Managing Transactions
Once a transaction exists, the actions available to you depend on whether it has settled.
Pre-Settlement
Void. Cancels the transaction entirely before it settles. The authorization hold is released, and no funds are transferred.
curl --request POST \
--url https://api.ecrypt.com/v1/transactions/void \
--header 'X-Api-Key: {{api_key}}' \
--header 'content-type: application/json' \
--data '
{
"transactionId": "{{transaction_id}}"
}
'
Capture. If the transaction was created as an auth-only, you can capture it to move it into the settlement batch. See the Capture section above.
Post-Settlement
Refund. Returns funds to the cardholder after settlement has completed. You can refund the full amount or a partial amount. Unlike a void, a refund is a new transaction that appears on the cardholder’s statement as a credit.
curl --request POST \
--url https://api.ecrypt.com/v1/transactions/refund \
--header 'X-Api-Key: {{api_key}}' \
--header 'content-type: application/json' \
--data '
{
"transactionId": "{{transaction_id}}",
"amount": 42.00
}
'
Partial refunds are supported. You can issue multiple partial refunds against a single transaction as long as the total refunded amount does not exceed the original transaction amount.
| Timing | Action | Funds Move? |
|---|
| Pre-settlement | Void | No |
| Pre-settlement | Capture (auth-only) | Queued |
| Post-settlement | Refund (full or partial) | Yes (returned) |
Address Verification Service (AVS)
AVS is a fraud prevention tool that compares the billing address provided in the transaction request against the address the issuing bank has on file for the cardholder. It adds a layer of verification beyond the card number and CVV alone.
How It Works
When you include billing address fields in your transaction request, the issuing bank checks them and returns an AVS response code indicating the degree of match. ECRYPT evaluates this code against your AVS configuration to decide whether to approve or decline the transaction.
curl --request POST \
--url https://api.ecrypt.com/v1/transactions/sale \
--header 'X-Api-Key: {{api_key}}' \
--header 'content-type: application/json' \
--data '
{
"payment": {
"token": "0HNJOGLAUD7P200000003"
},
"amount": {
"value": 42.00
},
"order": {
"billTo": {
"line1": "123 Main St",
"postalCode": "90210"
}
}
}
'
AVS Configuration
ECRYPT supports three levels of AVS enforcement. You can configure this per merchant account.

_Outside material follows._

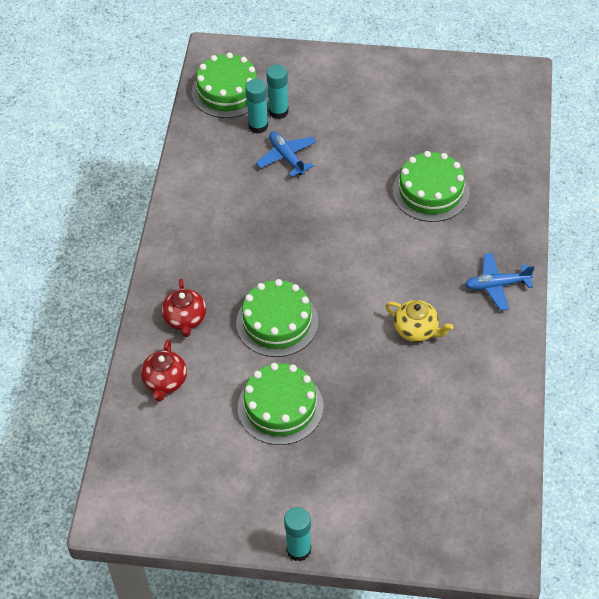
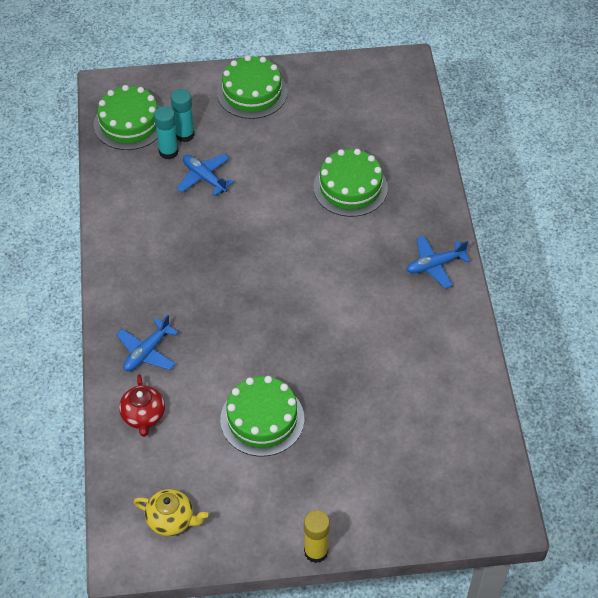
camera: 15 degrees left, 0 degrees up
(185, 319) = (147, 352): red teapot -> blue plane
(277, 322) = (237, 338): green cake -> green cake (252, 92)
(298, 550) = (316, 551): turquoise glue stick -> yellow glue stick
(416, 330) = (372, 321): yellow teapot -> yellow teapot (171, 520)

Zip Code Only (Default). ECRYPT requires a zip code match by default. This is the most common configuration and provides a strong balance between fraud prevention and conversion. Transactions where the zip code does not match the issuer’s records will be declined.

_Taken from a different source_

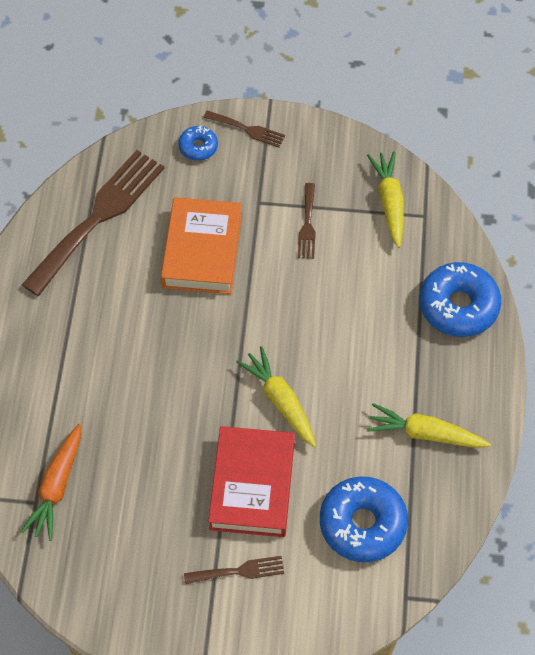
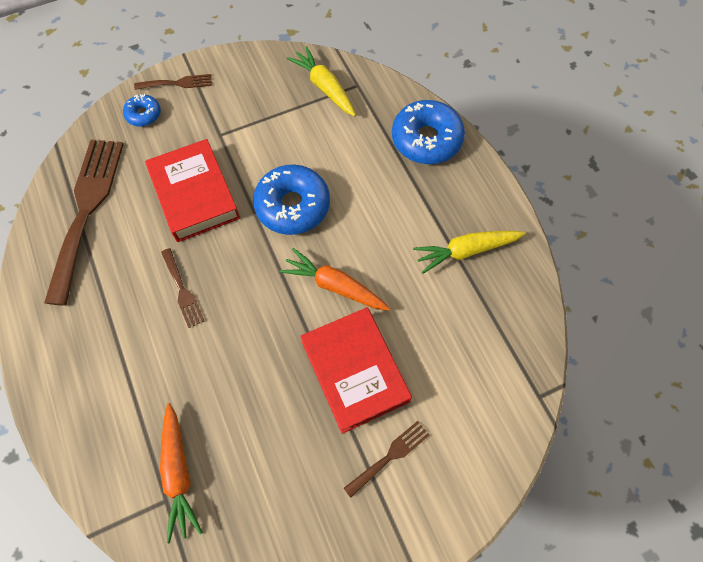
camera: 30 degrees left, 5 degrees up
(202, 251) = (195, 195): orange book -> red book
(280, 401) = (334, 286): yellow carrot -> orange carrot
(307, 225) = (270, 134): brown fork -> brown fork (182, 291)
(362, 524) = (465, 353): blue donut -> blue donut (292, 206)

Full Address. Requires both the street address and zip code to match. This provides stronger fraud protection but can lead to higher decline rates, particularly when cardholders have recently moved or when the issuer’s address records are not up to date.
None. AVS checks are disabled entirely. The transaction is processed regardless of any address data provided (or not provided). This is not recommended for card-not-present transactions, as it removes an important fraud signal.

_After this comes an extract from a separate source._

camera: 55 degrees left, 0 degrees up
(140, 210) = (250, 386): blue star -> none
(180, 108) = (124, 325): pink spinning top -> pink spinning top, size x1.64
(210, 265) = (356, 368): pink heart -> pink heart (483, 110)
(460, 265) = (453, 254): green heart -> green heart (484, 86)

| Configuration | Fields Required | Fraud Protection | Decline Risk |
|---|
| Zip Only (default) | postalCode | Moderate | Low |
| Full Address | line1, postalCode | High | Moderate |
| None | None | None | None |
Regardless of your enforcement level, including address data when available is good practice. Some issuing banks may decline a transaction outright if no AVS data is provided, independent of your ECRYPT configuration. Even if you are not declining on AVS mismatches, the response codes are returned in the transaction response and can be useful for your own fraud review processes.
For a complete list of AVS response codes, see Response Codes.